A lot of that is fragmentation. I enjoy reading up on home automation and building up a few things (don't have much, but I figure I can build up over time), and the one overriding factor is just how every single company feels the need to develop their technology above all else. No standard communication technology, no standard API for interacting with the device, no compatibility with other systems. You end up with many many "smart bridges" that only do one thing and have to chain them together to get anything done.
There's just a complete disconnect between manufacturers and users when it comes to value as well. A good recent example: for the same price, I can get a Lutron smart bridge, which only supports Lutron's smart lights and blinds, or I can grab a Wink which supports Lutron's stuff plus Z-Wave, ZigBee, BLE and Thread. There's half a dozen smart hubs on the market with the same kind of problem. Even the more generalist hubs like Vera or SmartThings tend to miss at least one thing which means you'd have to have many of them to fully cover everything (namely, Lutron's stuff, because they decided they'd have their own proprietary communication method). Philips Hue poses a similar issue: it's proprietary and doesn't integrate unless you also grab their hub.
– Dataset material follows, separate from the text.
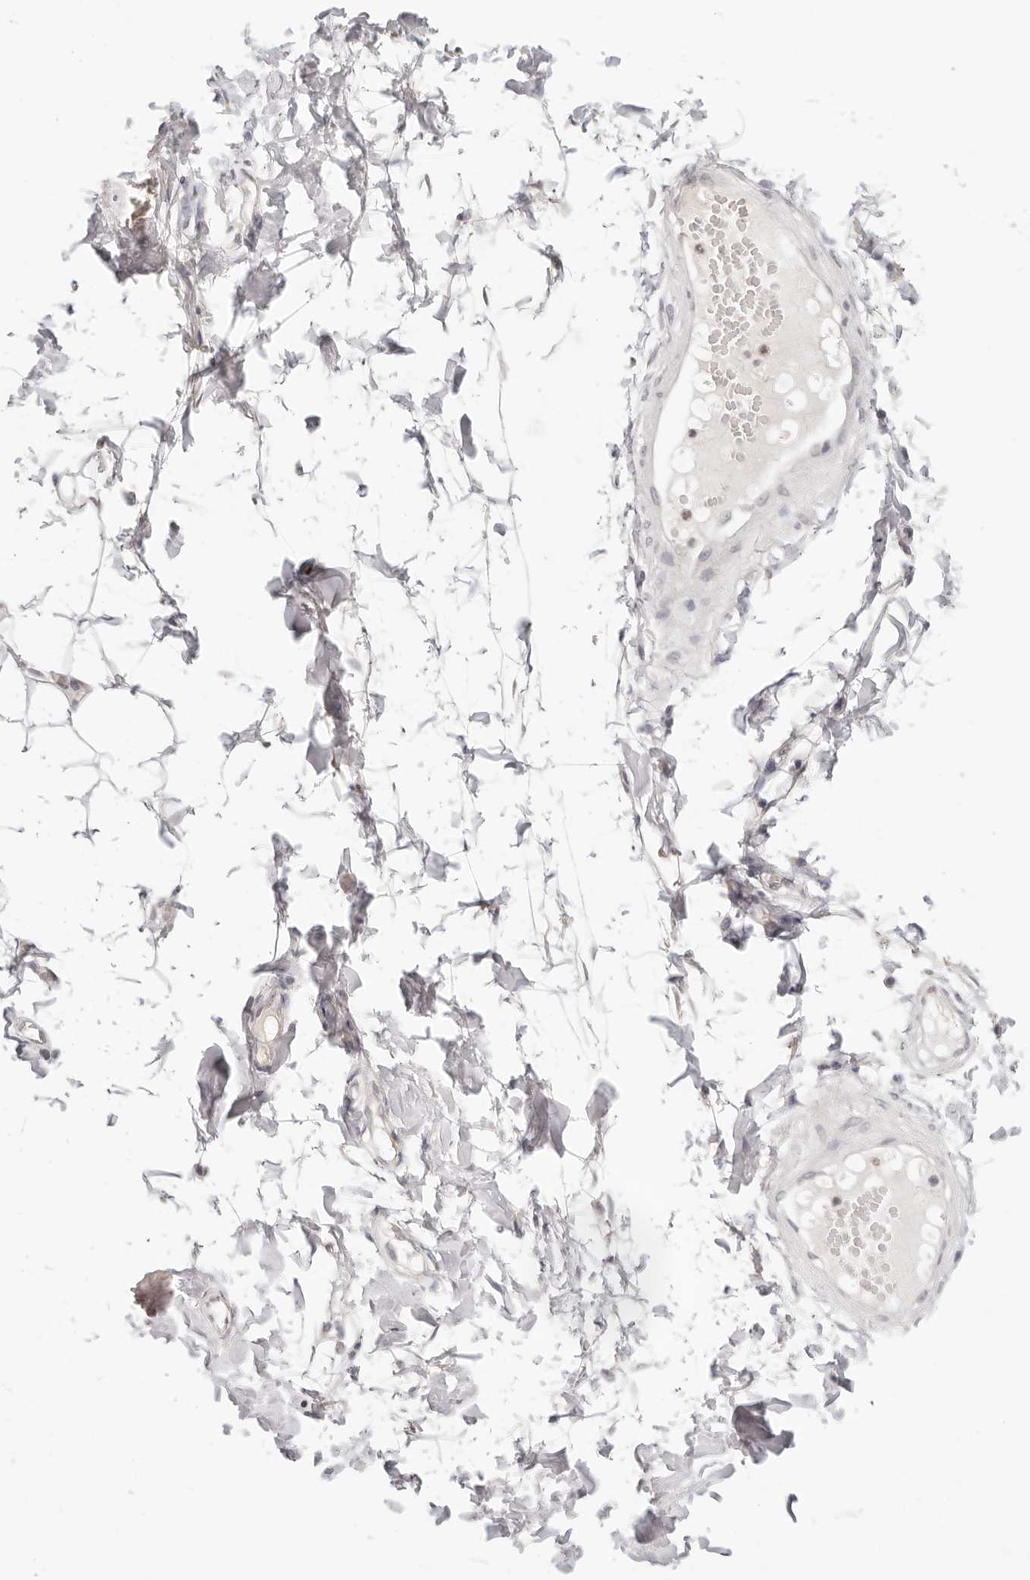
{"staining": {"intensity": "negative", "quantity": "none", "location": "none"}, "tissue": "adipose tissue", "cell_type": "Adipocytes", "image_type": "normal", "snomed": [{"axis": "morphology", "description": "Normal tissue, NOS"}, {"axis": "topography", "description": "Adipose tissue"}, {"axis": "topography", "description": "Vascular tissue"}, {"axis": "topography", "description": "Peripheral nerve tissue"}], "caption": "IHC image of unremarkable adipose tissue: adipose tissue stained with DAB exhibits no significant protein expression in adipocytes.", "gene": "GGPS1", "patient": {"sex": "male", "age": 25}}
Basically, they all want to lock you into their system, even though no given system has everything you want. On top of that, they make extension and customization really limited, often preventing integration (Lutron sells a telnet enabled bridge, but only to professional installers, otherwise it's fully locked down). I really shouldn't have to run Home Assistant on my home server to make Wink not suck, but if I just stick with Wink's app (no PC app, no website), the automation basically amounts to a dumb timer and making switches do something.
Smart homes should feel smart, almost magical. Right now you just end up with 10 bloody plastic boxes which all do one thing not all that well and rarely want to work together properly, and if you lose internet... tough luck (next to no smart devices support local control). If you want to do all the stuff they show in ads, you better be ready to start hacking, because none of them really do that without integrating into a third-party system like Home Assistant or OpenHAB.